The program creates thread t0 which spawns thread t1 and subsequently threads t2 and t3 are created.After the execution of thread t3and the application never returns to the other threads spawned earlier(t0,t1,t2) and they are left stuck.
Why are the threads t0, t1, and t2 suspended?
public class Cult extends Thread
{
private String[] names = {"t1", "t2", "t3"};
static int count = 0;
public void run()
{
for(int i = 0; i < 100; i++)
{
if(i == 5 && count < 3)
{
Thread t = new Cult(names[count++]);
t.start();
try{
Thread.currentThread().join();
}
catch(InterruptedException e)
{
e.printStackTrace();
}
}
System.out.print(Thread.currentThread().getName() + " ");
}
}
public static void main(String[] a`)
{
new Cult("t0").start();
}
}
The most important point you missed:
Thread.currentThread().join();
Method join in source code uses isAlive method.
public final synchronized void join(long millis)
...
if (millis == 0) {
while (isAlive()) {
wait(0);
}
...
}
It means that Thread.currentThread().join() will return only when Thread.currentThread() is dead.
But in your case it's impossible because of your running code in Thread.currentThread() has itself
this peace of code Thread.currentThread().join(). That's why after Thread 3 completion your program should hang and nothing happens thereafter.
Why are the threads t0, t1, and t2 suspended? The execution of thread t3 completes.

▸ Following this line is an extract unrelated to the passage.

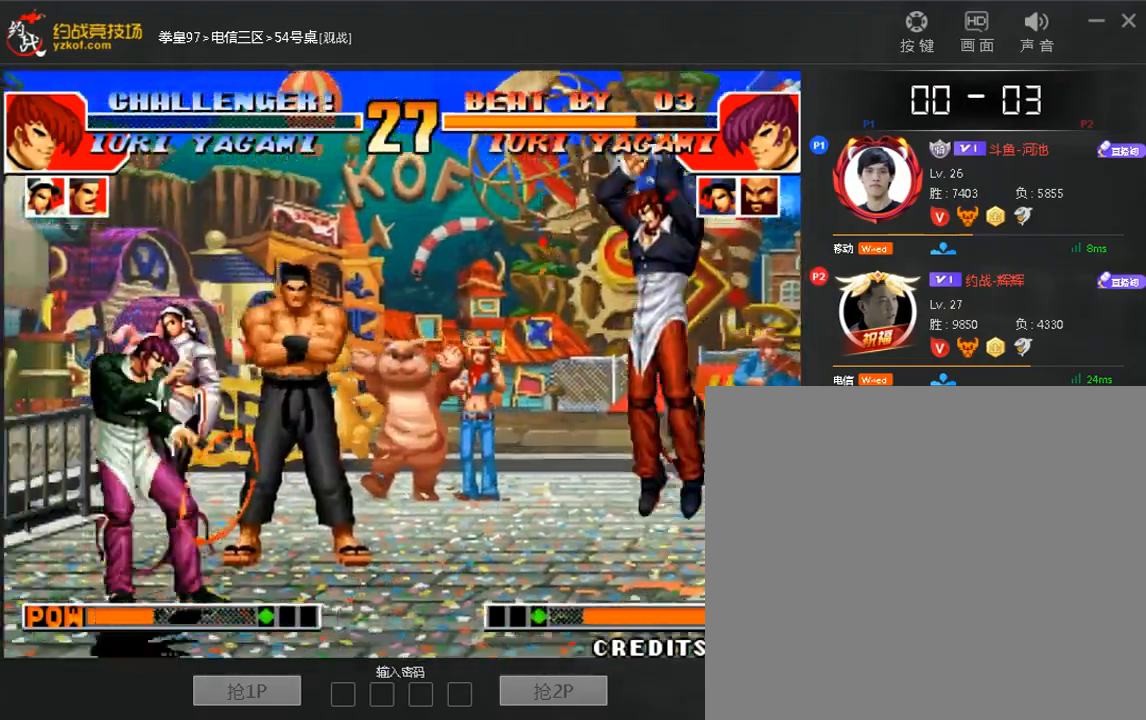
{"dt_ms": 520, "buttons": [], "left_stick": "center", "events": [[120, "left_stick", "center"], [240, "left_stick", "right"], [320, "left_stick", "center"]]}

t3 completes because it is not trying to fork a 4th thread and therefore is not trying to join() with it's own thread. The following line will never return so t0, t1, and t2 all stop there and wait forever:
Thread.currentThread().join();
This is asking the current thread to wait for itself to finish which doesn't work. I suspect that you meant to say t.join(); which is waiting for the thread that was just forked to finish.
Here are some other thoughts about your code in no apparent order:
You should consider implements Runnable instead of extends Thread. See here: "implements Runnable" vs. "extends Thread"

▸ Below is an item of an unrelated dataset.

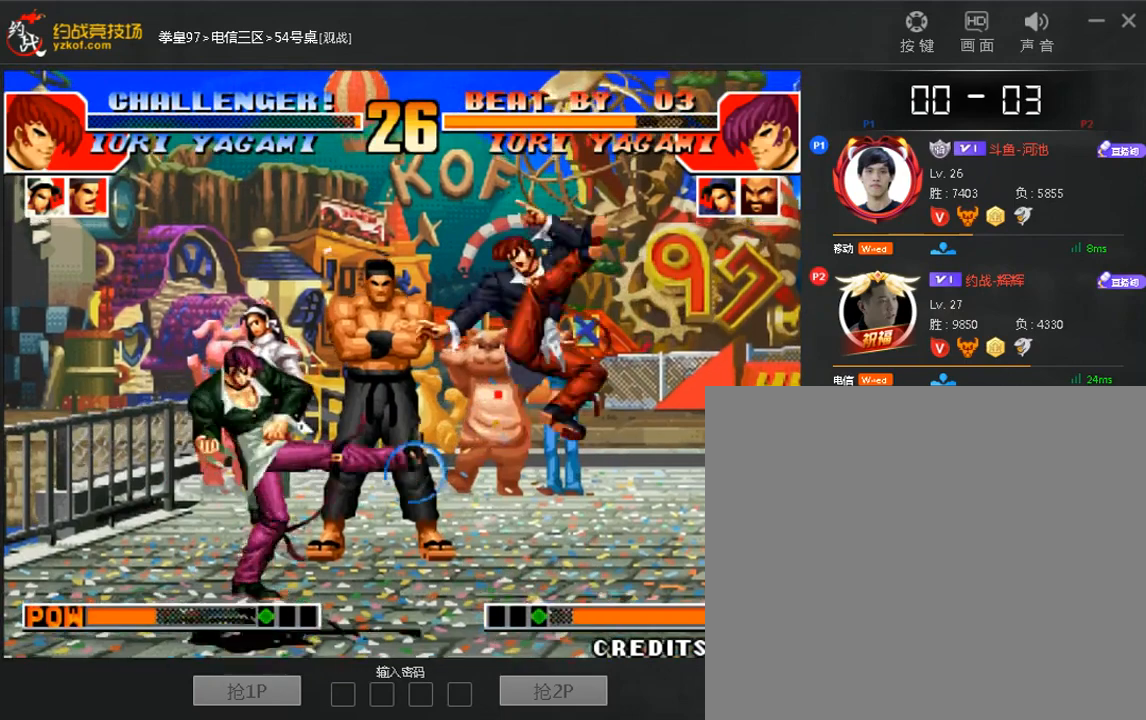
{"dt_ms": 1000, "buttons": [], "left_stick": "down"}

You are using the shared static variable count in multiple threads without any protection of locking. The best solution is to use an AtomicInteger instead of a int. You probably don't have a problem here because each thread is modifying count and then forking another thread but if you tried to fork 2 threads, this would be a real problem because of data race conditions.
I'm not sure why you are only spawning another thread if(i == 5 && count < 3). i is only going to be 5 once in that loop. Is that really what you intended?
String[] names = {"t1", "t2", "t3"}; fields are recommended to be declared at the top of classes. Otherwise they get buried in the code and get lost.
In main you start a Cult thread and then the main thread finishes. This is unnecessary and you can just call cult.run(); in main instead and use the main thread.
Cult(String s) { super(s); } there is no point in having a constructor that calls the super constructor with the same arguments. This can be removed.
This is debatable but I tend to put main method at the top of the class and not bury it since it is the "entrance" method. Same thing with constructors. Those should be above the run() method.
catch(Exception e) {} is a really bad pattern. At the very least you should do a e.printStackTrace(); or log it somehow. Catching and just dropping exceptions hides a lot of problems. Also, catching Exception should be changed to catch(InterruptedException e). You want to restrict your catch blocks just the exceptions thrown by the block otherwise this may again hide problems in the future if you copy and paste that block somewhere.
More a good practice but never use constants like 3 that have to match another data item. In this case it would be better to use names.length which is 3. THis means that you don't need to change 2 places in the code if you want to increase the number of threads. You could also have the name be "t" + count and get rid of the names array altogether.